More than 15 million root canal treatments are performed every year, making it one of the most common dental procedures. This simple treatment can save a natural tooth and prevent the need for replacement with an artificial tooth. It is necessary when a tooth’s pulp becomes inflamed by deep decay, trauma, fractures or repeated dental procedures. The typical symptoms are tooth pain, sensitivity to heat or cold, swelling and tenderness in the adjacent gums, discoloration of the tooth and development of an abscess.

After the endodontist takes a digital x-ray of the tooth, the tooth will be tested for pain from biting, palpitation, percussion and cold and heat sensitivity and assessed for mobility and surrounding gum tissue health.

The endodontist will numb the tooth with a local anesthetic and place a small protective sheet called a “dental dam” over the area to isolate the tooth from the surrounding area to keep it clean and free of saliva during the procedure. Then the endodontist makes an opening in the crown of the tooth and uses small instruments to clean and shape the pulp chamber and root canals to prepare the canal for filling.

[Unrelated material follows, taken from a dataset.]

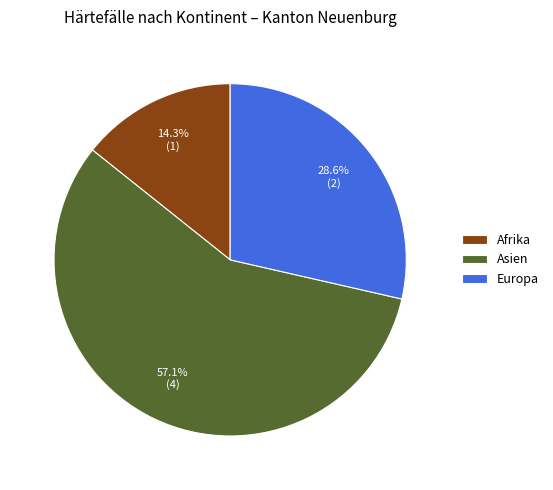

Which slice is the smallest?

Afrika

Cleaned spaces are filled with a biocompatible material with an adhesive cement to seal the root canals, and a temporary filling is used to close the opening. The endodontist may use a post inside the tooth if it cannot hold the restoration in place. You can drive home and resume your normal routine, returning to the endodontist to have a crown or other restoration placed on the tooth and then to have a follow-up appointment.